During an interview with HuffPost Live, former President Jimmy Carter admitted that he lacks courage in his convictions. While he admits to having a “longtime problem” with abortion, and doesn’t believe that “Jesus, for instance, would approve abortions,” Carter contends that his “oath of office was to obey the Constitution.”
“So I went along with that,” the Democratic president confessed.
In his now celebrated 1963 “Letter from a Birmingham Jail,” Martin Luther King, Jr. wrote:
One has not only a legal but a moral responsibility to obey just laws. Conversely, one has a moral responsibility to disobey unjust laws.
Similarly, the Declaration of Independence proclaimed that “whenever any Form of Government becomes destructive of these ends, it is the Right of the People to alter or to abolish it.”
Numerous great American patriots, philosophers, abolitionists and tax evaders have lived by the principles of civil disobedience in cases where their moral intuition demanded it. President Carter, however, was not one of them.
Carter, a devout Baptist, was president from 1977-1981, taking his oath of office just four years after the Supreme Court legalized abortion in the controversial Roe v. Wade decision. All these years later, the Democrat from Georgia admits that he struggled with the court ruling:
I have a hard time believing that Jesus, for instance, would approve abortions, unless it was because of rape or incest or if the mother’s life was in danger. So I have had that struggle.
Writing in her autobiography, the aptly titled Core Convictions, former Minnesota Rep. Michele Bachmann — who used to be a Democrat — remembered how Carter fooled everyone regarding abortion, writing:
Carter himself proved to be a [sic] waffle in the abortion issue, suggesting that he was pro-life to the pro-lifers and pro-choice to the pro-choicers — and yet the media, always Carter friendly, never nailed him on his hypocrisy. So in our naivete‚ we failed to realize that Carter was playing a duplicitous double game.
Underneath the partisan facade, however, Carter said that he felt conflicted — morally opposed to abortion but constitutionally bound to support the court’s decision.
“I have had a problem with abortion. This has been a longtime problem of mine,” he explained. “My oath of office was to obey the Constitution and the laws of this country as interpreted by the Supreme Court, so I went along with that. But that’s been the only caveat.”
Tacitly supporting abortion
In his own autobiography, written in 2006, Carter explained that he “accepted [his] obligation to enforce the Roe v. Wade Supreme Court ruling, and at the same time attempted in every way possible to minimize the number of abortions.”
To illustrate his position, Carter said that he once answered protests regarding his refusal to support federal assistance for low-income women seeking abortions by replying that, “Life is often unfair.”

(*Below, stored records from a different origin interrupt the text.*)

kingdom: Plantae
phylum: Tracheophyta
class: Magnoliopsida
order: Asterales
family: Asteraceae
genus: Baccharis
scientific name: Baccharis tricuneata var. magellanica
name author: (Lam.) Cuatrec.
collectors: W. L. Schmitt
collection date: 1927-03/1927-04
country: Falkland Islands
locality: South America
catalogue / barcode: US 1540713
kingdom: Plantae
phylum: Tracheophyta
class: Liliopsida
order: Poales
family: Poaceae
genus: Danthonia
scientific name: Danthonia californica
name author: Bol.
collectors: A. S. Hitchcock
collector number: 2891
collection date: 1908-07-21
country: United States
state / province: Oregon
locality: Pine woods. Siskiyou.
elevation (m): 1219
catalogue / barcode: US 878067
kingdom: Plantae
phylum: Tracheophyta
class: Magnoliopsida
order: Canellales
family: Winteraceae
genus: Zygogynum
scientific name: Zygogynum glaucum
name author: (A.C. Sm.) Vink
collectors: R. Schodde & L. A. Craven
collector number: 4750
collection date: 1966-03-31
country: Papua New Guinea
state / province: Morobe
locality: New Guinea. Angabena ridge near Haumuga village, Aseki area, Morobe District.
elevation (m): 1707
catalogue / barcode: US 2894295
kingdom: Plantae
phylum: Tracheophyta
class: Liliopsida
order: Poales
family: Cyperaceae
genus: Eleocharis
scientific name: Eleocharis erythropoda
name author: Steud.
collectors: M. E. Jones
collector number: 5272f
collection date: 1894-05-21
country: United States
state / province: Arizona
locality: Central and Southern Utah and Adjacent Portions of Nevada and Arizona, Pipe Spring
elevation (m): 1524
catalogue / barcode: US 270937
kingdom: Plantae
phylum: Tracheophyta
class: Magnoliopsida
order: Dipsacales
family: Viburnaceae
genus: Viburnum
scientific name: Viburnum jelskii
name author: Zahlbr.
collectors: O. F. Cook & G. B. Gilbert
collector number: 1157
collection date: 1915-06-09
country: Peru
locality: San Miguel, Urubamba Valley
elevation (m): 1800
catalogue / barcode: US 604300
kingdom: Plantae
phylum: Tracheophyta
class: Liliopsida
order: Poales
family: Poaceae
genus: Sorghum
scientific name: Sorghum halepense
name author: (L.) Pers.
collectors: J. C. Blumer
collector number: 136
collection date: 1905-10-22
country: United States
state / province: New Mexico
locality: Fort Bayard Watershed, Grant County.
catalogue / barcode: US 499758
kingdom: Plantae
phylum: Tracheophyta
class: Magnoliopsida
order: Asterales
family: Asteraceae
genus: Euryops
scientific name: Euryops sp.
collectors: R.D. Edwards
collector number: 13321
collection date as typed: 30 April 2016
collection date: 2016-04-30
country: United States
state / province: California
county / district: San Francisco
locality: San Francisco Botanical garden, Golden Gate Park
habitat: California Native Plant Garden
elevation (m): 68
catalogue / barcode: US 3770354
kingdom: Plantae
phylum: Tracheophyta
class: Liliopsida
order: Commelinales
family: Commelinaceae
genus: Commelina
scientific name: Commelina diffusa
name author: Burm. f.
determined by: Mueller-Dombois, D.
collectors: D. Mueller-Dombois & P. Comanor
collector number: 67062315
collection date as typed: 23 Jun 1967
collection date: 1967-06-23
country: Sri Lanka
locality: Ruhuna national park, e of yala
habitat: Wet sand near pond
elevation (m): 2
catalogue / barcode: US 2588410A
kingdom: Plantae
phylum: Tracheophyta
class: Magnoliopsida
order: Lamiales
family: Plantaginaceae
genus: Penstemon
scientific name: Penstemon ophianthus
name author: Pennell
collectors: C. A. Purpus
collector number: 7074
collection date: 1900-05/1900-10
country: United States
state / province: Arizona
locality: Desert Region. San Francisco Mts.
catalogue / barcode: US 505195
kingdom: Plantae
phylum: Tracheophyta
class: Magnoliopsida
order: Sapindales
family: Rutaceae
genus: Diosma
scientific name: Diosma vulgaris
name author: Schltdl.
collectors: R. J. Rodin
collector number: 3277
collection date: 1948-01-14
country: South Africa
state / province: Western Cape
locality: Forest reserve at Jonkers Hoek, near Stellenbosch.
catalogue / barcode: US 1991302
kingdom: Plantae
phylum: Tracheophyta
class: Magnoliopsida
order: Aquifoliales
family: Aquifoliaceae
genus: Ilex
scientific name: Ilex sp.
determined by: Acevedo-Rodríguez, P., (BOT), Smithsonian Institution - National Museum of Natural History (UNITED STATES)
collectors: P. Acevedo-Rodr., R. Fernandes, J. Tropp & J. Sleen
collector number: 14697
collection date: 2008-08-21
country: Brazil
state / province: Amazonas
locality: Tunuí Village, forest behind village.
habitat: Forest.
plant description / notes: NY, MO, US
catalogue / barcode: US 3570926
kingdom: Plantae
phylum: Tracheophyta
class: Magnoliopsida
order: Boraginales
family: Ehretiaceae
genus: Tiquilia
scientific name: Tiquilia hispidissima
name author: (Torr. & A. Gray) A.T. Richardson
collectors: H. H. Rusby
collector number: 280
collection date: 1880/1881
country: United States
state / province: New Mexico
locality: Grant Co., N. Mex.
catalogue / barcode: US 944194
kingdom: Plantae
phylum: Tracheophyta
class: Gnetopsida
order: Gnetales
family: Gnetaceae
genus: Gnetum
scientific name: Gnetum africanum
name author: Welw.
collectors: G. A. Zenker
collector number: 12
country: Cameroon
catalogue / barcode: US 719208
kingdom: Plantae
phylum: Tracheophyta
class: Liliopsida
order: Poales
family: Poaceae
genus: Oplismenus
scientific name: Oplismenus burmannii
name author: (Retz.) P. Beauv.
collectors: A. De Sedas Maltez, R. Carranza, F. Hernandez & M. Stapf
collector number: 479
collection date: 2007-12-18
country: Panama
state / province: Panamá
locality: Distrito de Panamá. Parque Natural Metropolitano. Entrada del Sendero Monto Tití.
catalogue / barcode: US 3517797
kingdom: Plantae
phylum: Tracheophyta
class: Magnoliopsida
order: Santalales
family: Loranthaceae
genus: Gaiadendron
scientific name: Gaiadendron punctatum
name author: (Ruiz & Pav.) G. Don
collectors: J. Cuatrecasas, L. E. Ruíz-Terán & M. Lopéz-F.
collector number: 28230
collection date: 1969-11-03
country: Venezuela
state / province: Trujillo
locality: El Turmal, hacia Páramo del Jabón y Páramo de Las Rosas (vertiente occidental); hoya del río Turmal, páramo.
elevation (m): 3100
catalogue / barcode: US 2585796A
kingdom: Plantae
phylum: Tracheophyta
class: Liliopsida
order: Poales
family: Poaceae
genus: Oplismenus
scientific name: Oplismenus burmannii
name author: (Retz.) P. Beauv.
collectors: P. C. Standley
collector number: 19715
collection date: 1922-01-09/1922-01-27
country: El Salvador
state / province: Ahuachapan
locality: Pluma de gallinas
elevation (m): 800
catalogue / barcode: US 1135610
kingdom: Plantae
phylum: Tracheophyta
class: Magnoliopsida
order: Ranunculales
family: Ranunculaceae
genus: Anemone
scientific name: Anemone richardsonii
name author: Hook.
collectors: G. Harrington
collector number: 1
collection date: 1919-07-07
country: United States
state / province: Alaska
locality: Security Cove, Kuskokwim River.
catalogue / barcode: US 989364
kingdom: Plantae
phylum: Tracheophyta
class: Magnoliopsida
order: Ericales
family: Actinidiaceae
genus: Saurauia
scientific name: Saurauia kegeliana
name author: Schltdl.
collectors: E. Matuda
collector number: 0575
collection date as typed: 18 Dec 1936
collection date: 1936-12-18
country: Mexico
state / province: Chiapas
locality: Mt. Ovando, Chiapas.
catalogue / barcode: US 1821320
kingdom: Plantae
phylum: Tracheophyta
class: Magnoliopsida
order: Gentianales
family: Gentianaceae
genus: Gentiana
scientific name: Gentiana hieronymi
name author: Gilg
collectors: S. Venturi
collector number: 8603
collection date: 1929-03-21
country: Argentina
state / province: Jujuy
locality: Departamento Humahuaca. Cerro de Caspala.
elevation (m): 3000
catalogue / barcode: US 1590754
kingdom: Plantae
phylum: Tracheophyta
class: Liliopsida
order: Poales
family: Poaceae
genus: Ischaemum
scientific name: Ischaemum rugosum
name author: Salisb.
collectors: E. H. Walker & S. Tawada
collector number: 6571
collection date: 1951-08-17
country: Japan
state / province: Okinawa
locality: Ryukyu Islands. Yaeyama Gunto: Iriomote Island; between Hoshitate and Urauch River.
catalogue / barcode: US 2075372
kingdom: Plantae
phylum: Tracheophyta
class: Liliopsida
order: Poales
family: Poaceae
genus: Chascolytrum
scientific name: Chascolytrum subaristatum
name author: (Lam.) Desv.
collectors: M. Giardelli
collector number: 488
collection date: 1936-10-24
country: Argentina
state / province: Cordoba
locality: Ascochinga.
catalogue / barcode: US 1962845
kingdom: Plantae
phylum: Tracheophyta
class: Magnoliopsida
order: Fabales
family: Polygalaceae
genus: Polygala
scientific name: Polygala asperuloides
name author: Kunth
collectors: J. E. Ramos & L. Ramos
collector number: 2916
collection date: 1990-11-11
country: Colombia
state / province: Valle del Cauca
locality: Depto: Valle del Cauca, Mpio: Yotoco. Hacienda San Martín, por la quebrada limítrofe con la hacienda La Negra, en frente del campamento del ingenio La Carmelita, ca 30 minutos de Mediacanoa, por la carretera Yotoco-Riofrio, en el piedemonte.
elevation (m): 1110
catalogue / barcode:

While Carter might not see eye-to-eye with progressives on abortion, he said that gay marriage is “no problem with me.” He believes that “everybody should have a right to get married regardless of their sex,” although he stopped short of supporting “the government being able to force a local church, congregation to perform gay marriages if they didn’t want to.”
Carter failed to take a stand against abortion when it mattered — during his presidency. As such, he will always be remembered for tacitly supporting it. Clarifying his position now is simply too little, too late.